Last year, the hospital’s modified duty days declined by 50% — a savings of at least $200,000. Patient handling injuries among nurses went down by 62%.
"We didn’t have any back surgeries last year for probably the first time ever. Our hospital has really seen a value of injury prevention," says JoAnn Shea, MSN, ARNP, director of employee health and wellness, who presented her results at the Safe Patient Handling and Movement Conference in Orlando. The conference was sponsored by the VHA Patient Safety Center at the James A. Haley Veterans’ Hospital in Tampa and the American Nurses Association in Washington, DC.
Tampa General began using lift teams about two years ago and has two teams that work from 8 a.m. to 7 p.m. (They overlap during the peak hours of 10 a.m. to 4:30 p.m.) Nurses dial a pager (332-LIFT) and punch in the code for their floor and room number. It takes about 15 minutes for the lift team to arrive.
It didn’t take long for the nurses to become accustomed to calling for a lift. "We started with 500 lifts or repositionings a month. Now we’re up to 1,800 to 2,000 a month," Shea adds.

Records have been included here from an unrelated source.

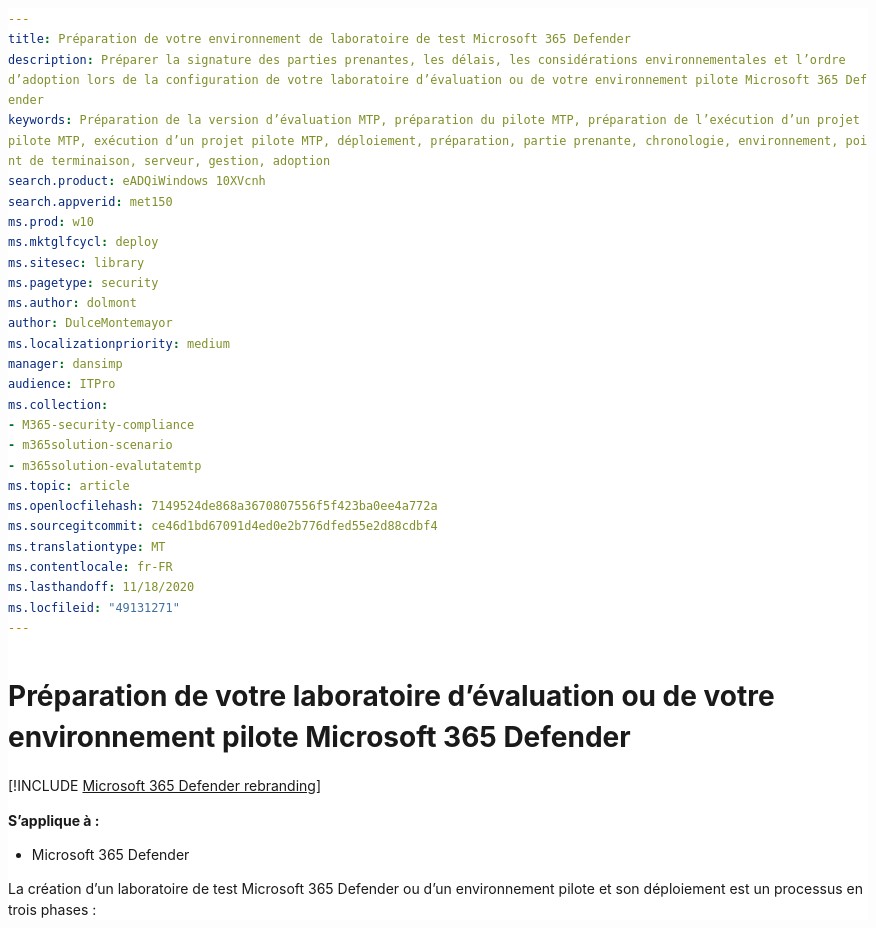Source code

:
 ```yaml
---
title: Préparation de votre environnement de laboratoire de test Microsoft 365 Defender
description: Préparer la signature des parties prenantes, les délais, les considérations environnementales et l’ordre d’adoption lors de la configuration de votre laboratoire d’évaluation ou de votre environnement pilote Microsoft 365 Defender
keywords: Préparation de la version d’évaluation MTP, préparation du pilote MTP, préparation de l’exécution d’un projet pilote MTP, exécution d’un projet pilote MTP, déploiement, préparation, partie prenante, chronologie, environnement, point de terminaison, serveur, gestion, adoption
search.product: eADQiWindows 10XVcnh
search.appverid: met150
ms.prod: w10
ms.mktglfcycl: deploy
ms.sitesec: library
ms.pagetype: security
ms.author: dolmont
author: DulceMontemayor
ms.localizationpriority: medium
manager: dansimp
audience: ITPro
ms.collection:
- M365-security-compliance
- m365solution-scenario
- m365solution-evalutatemtp
ms.topic: article
ms.openlocfilehash: 7149524de868a3670807556f5f423ba0ee4a772a
ms.sourcegitcommit: ce46d1bd67091d4ed0e2b776dfed55e2d88cdbf4
ms.translationtype: MT
ms.contentlocale: fr-FR
ms.lasthandoff: 11/18/2020
ms.locfileid: "49131271"
---
```

# <a name="prepare-your-microsoft-365-defender-trial-lab-or-pilot-environment"></a>Préparation de votre laboratoire d’évaluation ou de votre environnement pilote Microsoft 365 Defender

[!INCLUDE [Microsoft 365 Defender rebranding](../includes/microsoft-defender.md)]


**S’applique à :**
- Microsoft 365 Defender

La création d’un laboratoire de test Microsoft 365 Defender ou d’un environnement pilote et son déploiement est un processus en trois phases :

Kassie Basnight, RN, nurse manager in surgical trauma intensive care, has seen the difference the lift teams make. "The median age in my unit is probably 40. I don’t have a high turnover rate so my nurses are just getting older," she says. "The population in my area has changed. The patients are much sicker. The medication used to sedate them makes them dead weight."
Typically, two or three nurses would be out of work at one time, going to physical therapy or on bed rest to recuperate from back strain, Basnight says. Two nurses in the unit had significant back injuries and became permanently disabled. "When that occurred, not only was it a loss for me to lose seasoned nurses, but it’s also a financial loss to the hospital and a loss for those nurses to become disabled. Because I had had the loss of those nurses, my goal was to make sure my nurses knew they were not to lift and to call the lift team."
It took a couple of weeks of diligent reminders to change the habits of nurses in the unit. Now, says Basnight, "On my day shift, they do almost no lifting or turning."
There hasn’t been a single injury on the day shift since implementation of the lift teams, she points out. Basnight’s unit celebrated the lift team with a recognition luncheon.
Meanwhile, the lift teams have contributed to nurse retention. The hospital has virtually no openings, Shea adds.
Not macho weight lifters
The lift teams are not macho weight lifters who come in to manually move patients. They rely on equipment purchased by the hospital, including four mechanical lifts on every floor, ceiling lifts in every room and the hallways of the rehabilitation center, and sit-to-stand and repositioning devices.
The hospital pays a starting salary of $10.50 an hour to the lift team members, which has helped reduce high turnover on the team, says Shea.
Shea’s goal now is to expand the lift team into the evening shift and weekends and to purchase more equipment. Her message to those considering ergonomic interventions: "It works. Everything we’ve done works."